The timing of this new testimony appears to have been calculated to kick Jones in the shins following yesterday's carefully choreographed event. But that doesn't mean that the testimony is untrue. It would take some real brass cajones to submit a false affidavit in a federal court. Because that kind of thing will land you in federal prison. If I were representing the University of Tennessee, I'd be a little worried about what comes out next. How many more victims come forward? How many UT employees (and former employees) come forward with damning details? It's a sad, infuriating mess. And at the end of the day, it's too easy to forget that stories like this go beyond sports rivalries. That there are to often real victims who are really, irreparably hurt.
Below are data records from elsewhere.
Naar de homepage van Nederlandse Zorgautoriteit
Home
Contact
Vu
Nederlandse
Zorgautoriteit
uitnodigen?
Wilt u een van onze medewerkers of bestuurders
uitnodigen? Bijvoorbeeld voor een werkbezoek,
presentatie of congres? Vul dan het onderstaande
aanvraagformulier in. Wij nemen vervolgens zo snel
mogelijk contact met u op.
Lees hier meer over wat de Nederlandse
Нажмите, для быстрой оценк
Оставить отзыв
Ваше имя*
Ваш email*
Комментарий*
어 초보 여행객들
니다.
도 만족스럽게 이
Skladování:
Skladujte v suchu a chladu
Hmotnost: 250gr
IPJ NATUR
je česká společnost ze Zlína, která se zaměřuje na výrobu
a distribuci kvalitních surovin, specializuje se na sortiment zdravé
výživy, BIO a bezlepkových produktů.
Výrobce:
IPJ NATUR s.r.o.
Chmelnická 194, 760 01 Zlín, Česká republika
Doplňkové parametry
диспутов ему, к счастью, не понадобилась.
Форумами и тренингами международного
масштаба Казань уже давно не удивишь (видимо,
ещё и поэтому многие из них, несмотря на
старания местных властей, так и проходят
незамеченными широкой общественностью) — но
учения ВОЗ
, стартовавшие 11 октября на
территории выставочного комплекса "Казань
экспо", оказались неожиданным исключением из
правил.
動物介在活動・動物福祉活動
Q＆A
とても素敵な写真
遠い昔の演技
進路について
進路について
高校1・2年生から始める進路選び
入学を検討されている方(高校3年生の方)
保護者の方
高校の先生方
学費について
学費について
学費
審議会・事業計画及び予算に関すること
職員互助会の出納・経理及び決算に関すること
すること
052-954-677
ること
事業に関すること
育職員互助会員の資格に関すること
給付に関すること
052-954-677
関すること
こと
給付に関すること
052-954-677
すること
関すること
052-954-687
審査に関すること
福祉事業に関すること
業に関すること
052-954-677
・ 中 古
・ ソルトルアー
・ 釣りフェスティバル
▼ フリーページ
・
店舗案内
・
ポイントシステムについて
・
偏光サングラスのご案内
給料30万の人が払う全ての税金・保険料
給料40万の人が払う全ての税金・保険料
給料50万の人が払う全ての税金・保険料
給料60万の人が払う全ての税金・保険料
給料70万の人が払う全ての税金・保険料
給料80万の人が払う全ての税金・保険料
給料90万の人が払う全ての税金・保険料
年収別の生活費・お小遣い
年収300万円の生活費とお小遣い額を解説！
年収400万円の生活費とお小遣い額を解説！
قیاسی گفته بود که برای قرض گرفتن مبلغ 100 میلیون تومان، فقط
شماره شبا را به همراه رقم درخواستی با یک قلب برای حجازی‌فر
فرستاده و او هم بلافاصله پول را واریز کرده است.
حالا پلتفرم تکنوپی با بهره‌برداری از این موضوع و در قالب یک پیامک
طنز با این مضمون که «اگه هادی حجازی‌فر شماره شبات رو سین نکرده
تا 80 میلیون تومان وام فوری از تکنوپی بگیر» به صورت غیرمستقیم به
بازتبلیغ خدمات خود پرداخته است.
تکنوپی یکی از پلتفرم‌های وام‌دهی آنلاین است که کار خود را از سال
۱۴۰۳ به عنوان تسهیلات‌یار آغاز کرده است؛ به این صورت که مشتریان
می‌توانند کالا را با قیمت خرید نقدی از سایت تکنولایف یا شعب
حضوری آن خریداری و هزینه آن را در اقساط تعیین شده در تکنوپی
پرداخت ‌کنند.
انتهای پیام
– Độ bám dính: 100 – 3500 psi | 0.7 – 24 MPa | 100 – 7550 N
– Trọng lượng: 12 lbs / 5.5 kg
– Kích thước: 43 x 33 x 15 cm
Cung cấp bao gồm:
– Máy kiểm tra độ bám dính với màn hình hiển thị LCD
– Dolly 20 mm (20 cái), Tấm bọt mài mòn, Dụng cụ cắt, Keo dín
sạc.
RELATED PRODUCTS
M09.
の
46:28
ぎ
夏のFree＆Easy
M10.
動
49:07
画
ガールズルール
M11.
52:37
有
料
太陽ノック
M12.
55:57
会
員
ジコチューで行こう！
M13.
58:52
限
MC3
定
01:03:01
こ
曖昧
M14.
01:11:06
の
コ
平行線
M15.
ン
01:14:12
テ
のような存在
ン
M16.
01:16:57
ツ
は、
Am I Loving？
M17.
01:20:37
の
And while Tennessee officials have a lot of work to do, they're not the only ones. Tennessee isn't the only university in America dealing with these issues. It's the university dealing with the allegations publicly. This isn't the time to gloat. Nor the time for schadenfreude. This is the time to hope that Tennessee officials do a thorough, honest investigation of their school's culpability. As Georgia fans who remember the Jan Kemp saga can attest, it's no fun shining a light on your own shortcomings. I don't know that anything like the alleged misdeeds in Knoxville have occurred in Athens. But the notion that they could have should be enough to keep officials vigilant.